Mixed choir for concert and oratorio in Munich

Münchener Bach-Chor is a mixed choir for concert and oratorio in Munich. Performances, international tours and recordings with Karl Richter and the Münchener Bach-Orchester made the choir internationally known.

== History ==
=== Heinrich-Schütz-Kreis ===
The choir was founded after World War II by Wilhelm Kamlah as Heinrich-Schütz-Kreis at the Protestant church St. Markus in Munich. The group introduced the music of the Protestant Heinrich Schütz to the predominantly Catholic Munich. The choir was later directed by Michael Schneider. In 1951 Karl Richter took over.

=== Münchener Bach-Chor ===
In 1954 the choir was named Münchener Bach-Chor, and the focus shifted to the regular performance of Johann Sebastian Bach's works. Richter conducted several broadcasts, television productions and recordings, frequently with the Münchener Bach-Orchester that he had founded in 1953 of members of Munich orchestras and teachers of the Hochschule für Musik.

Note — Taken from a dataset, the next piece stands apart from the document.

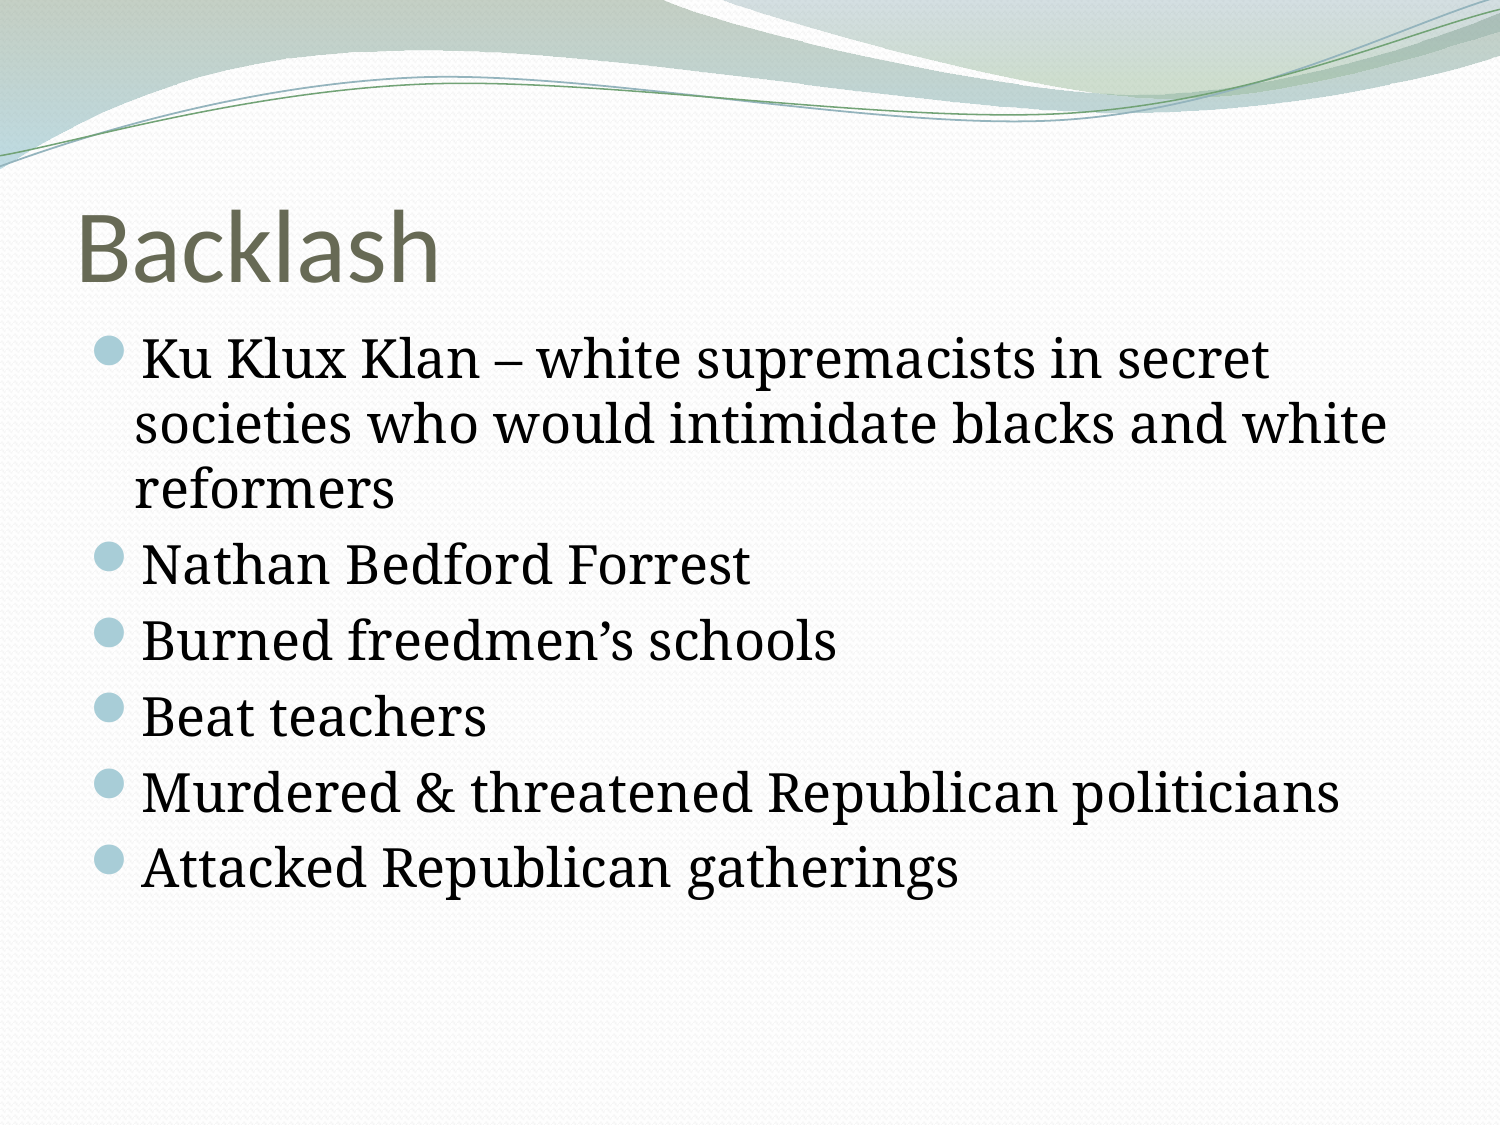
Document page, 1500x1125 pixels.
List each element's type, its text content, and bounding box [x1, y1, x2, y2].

list Ku Klux Klan – white supremacists in secret societies who would intimidate blacks and white reformers Nathan Bedford Forrest Burned freedmen’s schools Beat teachers Murdered & threatened Republican politicians Attacked Republican gatherings [75, 317, 1425, 1038]
title Backlash [75, 115, 1425, 303]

Hanns-Martin Schneidt was the choir's Artistic Director from 1984 to 2001. In 2005 conductor and organist Hansjörg Albrecht was chosen as his successor.

== Repertoire ==
The choir of about 80 voices performs cantatas, oratorios, Passions and a cappella music. Works of Johann Sebastian Bach dominate the repertoire, such as recordings of 75 Bach cantatas, They recorded Bach's Mass in B minor also with Hans-Martin Schneidt and his Christmas Oratorio in 2005 with Peter Schreier as both conductor and the Evangelist.

Works of other composers from Baroque to contemporary are performed as well. The choir has collaborated with conductors such as Bruno Weil, Leonard Bernstein and Oleg Caetani, with the Ballet of John Neumeier and with the Bayerisches Staatsorchester. In a concert for Bach's 260th anniversary of death, the choir performed Bernstein's Chichester Psalms and Louis Vierne's Messe solennelle for choir and two organs, op. 16, and Charles-Marie Widor's Mass for two choirs, two organs and brass, op. 36.